*** Material shown Section Begins ***

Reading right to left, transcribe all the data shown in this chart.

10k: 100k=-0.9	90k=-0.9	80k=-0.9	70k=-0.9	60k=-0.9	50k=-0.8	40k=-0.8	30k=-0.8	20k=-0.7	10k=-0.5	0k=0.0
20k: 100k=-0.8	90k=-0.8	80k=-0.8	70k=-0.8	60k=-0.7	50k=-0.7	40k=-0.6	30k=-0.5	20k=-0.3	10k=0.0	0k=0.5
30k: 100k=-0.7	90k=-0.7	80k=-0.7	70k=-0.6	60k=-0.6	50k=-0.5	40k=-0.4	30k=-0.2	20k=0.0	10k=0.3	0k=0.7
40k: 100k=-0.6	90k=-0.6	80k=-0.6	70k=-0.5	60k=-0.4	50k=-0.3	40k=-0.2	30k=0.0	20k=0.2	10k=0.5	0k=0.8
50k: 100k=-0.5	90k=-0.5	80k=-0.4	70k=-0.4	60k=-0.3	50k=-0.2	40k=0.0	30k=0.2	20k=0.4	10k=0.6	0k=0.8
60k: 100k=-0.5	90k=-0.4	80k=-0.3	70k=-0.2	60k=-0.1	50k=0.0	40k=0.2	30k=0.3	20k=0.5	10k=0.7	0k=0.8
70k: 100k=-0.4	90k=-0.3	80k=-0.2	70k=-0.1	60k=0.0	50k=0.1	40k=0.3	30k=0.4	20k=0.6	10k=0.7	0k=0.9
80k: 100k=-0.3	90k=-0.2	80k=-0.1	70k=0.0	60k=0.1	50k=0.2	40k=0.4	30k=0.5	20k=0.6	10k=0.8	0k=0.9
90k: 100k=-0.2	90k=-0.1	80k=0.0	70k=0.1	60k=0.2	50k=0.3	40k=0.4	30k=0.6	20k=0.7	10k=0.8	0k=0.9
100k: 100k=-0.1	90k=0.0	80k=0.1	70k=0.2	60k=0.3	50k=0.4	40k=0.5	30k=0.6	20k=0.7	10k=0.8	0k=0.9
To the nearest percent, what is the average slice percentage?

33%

*** Material shown Section Ends ***
*** Material shown Section Begins ***

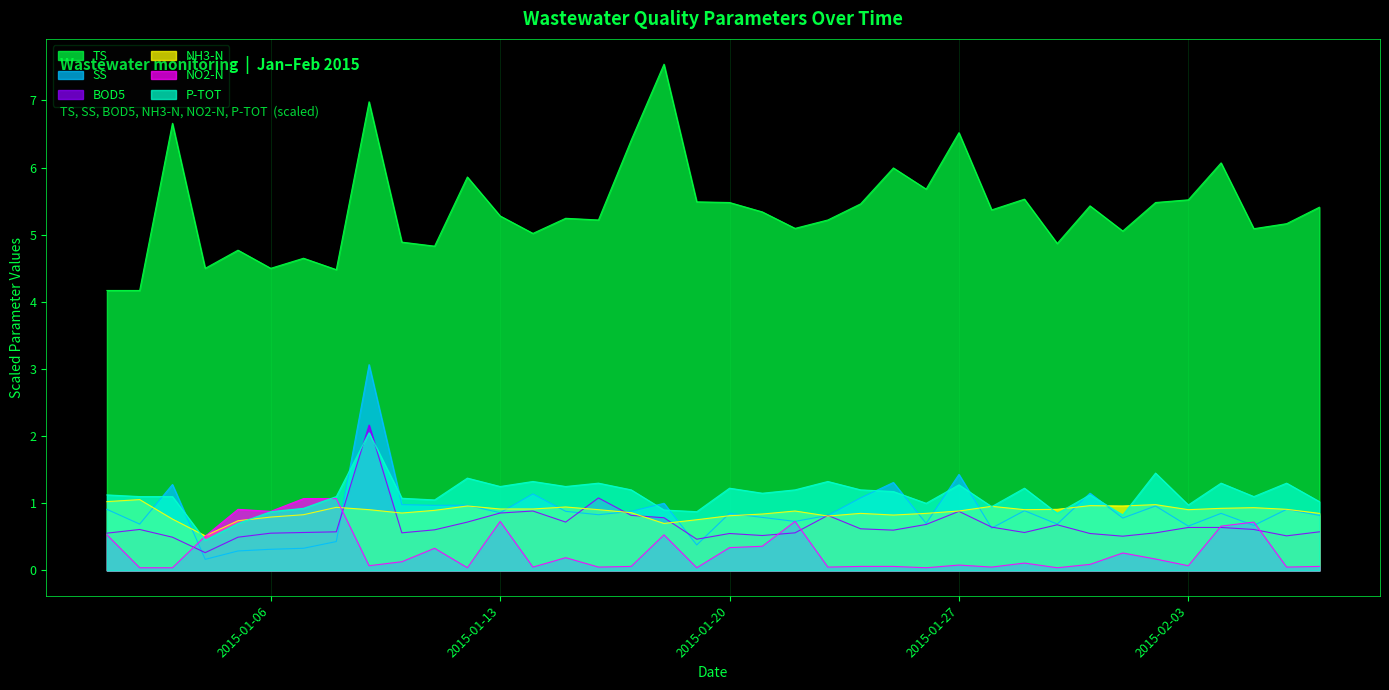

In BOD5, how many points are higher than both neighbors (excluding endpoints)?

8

*** Material shown Section Ends ***
*** Material shown Section Begins ***

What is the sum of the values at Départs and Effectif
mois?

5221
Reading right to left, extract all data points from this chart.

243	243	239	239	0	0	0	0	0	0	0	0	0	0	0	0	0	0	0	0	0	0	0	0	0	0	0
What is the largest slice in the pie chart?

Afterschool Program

*** Material shown Section Ends ***

> [Problem statement] Reproduce the stretch from the line containing "What is the sum" through the line containing "Afterschool Program", switching "chart" to "graph" and leaving everything else unchanged.

> [Reply to the exercise]
What is the sum of the values at Départs and Effectif
mois?

5221
Reading right to left, extract all data points from this graph.

243	243	239	239	0	0	0	0	0	0	0	0	0	0	0	0	0	0	0	0	0	0	0	0	0	0	0
What is the largest slice in the pie graph?

Afterschool Program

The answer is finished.